Excerpted passage:
#####

An unlikely artistic alliance: the wartime Britons who saved and celebrated German art

From Kandinsky to Klee, the Nazi party deemed entire swathes of artistic movements as worthless and degenerate. The English city Leicester provided a home to these Central European masterpieces. These exhibitions forged a peaceful bridge between communities and provided the city's inhabitants with much needed respite from their hardships.

The Square also Behind the Church, 1916, oil on canvas. Painting by Lyonel Feininger. One of the many paintings in Tekla Hess's collection.
The Square also Behind the Church, 1916, oil on canvas. Painting by Lyonel Feininger. One of the many paintings in Tekla Hess's collection. Credit: Roman Nerud / Alamy Stock Photo.

February 1944 was a period of cautious optimism about the outcome of the Second World War. The Allies were gradually progressing on the Eastern Front, as well as into the Italian mainland, beginning their assaults on German and Italian fortifications around western Italy. Plans to create a second front in western Europe later that year — the Normandy landings, or D-Day — were in place. A renewed German bombing campaign on London and southern England, known as the ‘Baby Blitz,’ caused only minor damage, with a high number of German aircraft lost in raids.

In Leicester, in the English Midlands, the city’s Museum and Art Gallery opened its doors to an exhibition, Mid-European Art, showcasing Expressionist artworks by primarily German artists, partly organised by the anti-Nazi Free German League of Culture. Despite the historic context, the exhibition proved an unlikely wartime success, and helped cement ties between British and German artistic circles — which have endured to the present day. Its story is one of cultural ‘Blitz spirit,’ growing British interests in art from the Continent, and a fortuitous friendship between a Welsh curator and a German-Jewish refugee.

#####

Information provided:

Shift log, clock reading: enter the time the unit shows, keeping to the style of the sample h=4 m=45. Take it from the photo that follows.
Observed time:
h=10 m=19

#####

Directives:
- a) Decide whether each statement agrees with the article above about wartime Leicester and German art. Answer yes or no for each, quoting the words of the article that settle it: (i) The Mid-European Art exhibition was held at Leicester's Museum and Art Gallery. (ii) The 'Baby Blitz' did heavy damage to London and southern England. (iii) The Free German League of Culture opposed the Nazis.
- b) Transcribe the article about wartime Leicester and German art from "An unlikely artistic" up to and including "Alamy Stock Photo.".

Solutions by task:
- a)
(i) Yes: "the city’s Museum and Art Gallery opened its doors to an exhibition, Mid-European Art"
(ii) No: "caused only minor damage"
(iii) Yes: "partly organised by the anti-Nazi Free German League of Culture"

- b)
An unlikely artistic alliance: the wartime Britons who saved and celebrated German art

From Kandinsky to Klee, the Nazi party deemed entire swathes of artistic movements as worthless and degenerate. The English city Leicester provided a home to these Central European masterpieces. These exhibitions forged a peaceful bridge between communities and provided the city's inhabitants with much needed respite from their hardships.

The Square also Behind the Church, 1916, oil on canvas. Painting by Lyonel Feininger. One of the many paintings in Tekla Hess's collection.
The Square also Behind the Church, 1916, oil on canvas. Painting by Lyonel Feininger. One of the many paintings in Tekla Hess's collection. Credit: Roman Nerud / Alamy Stock Photo.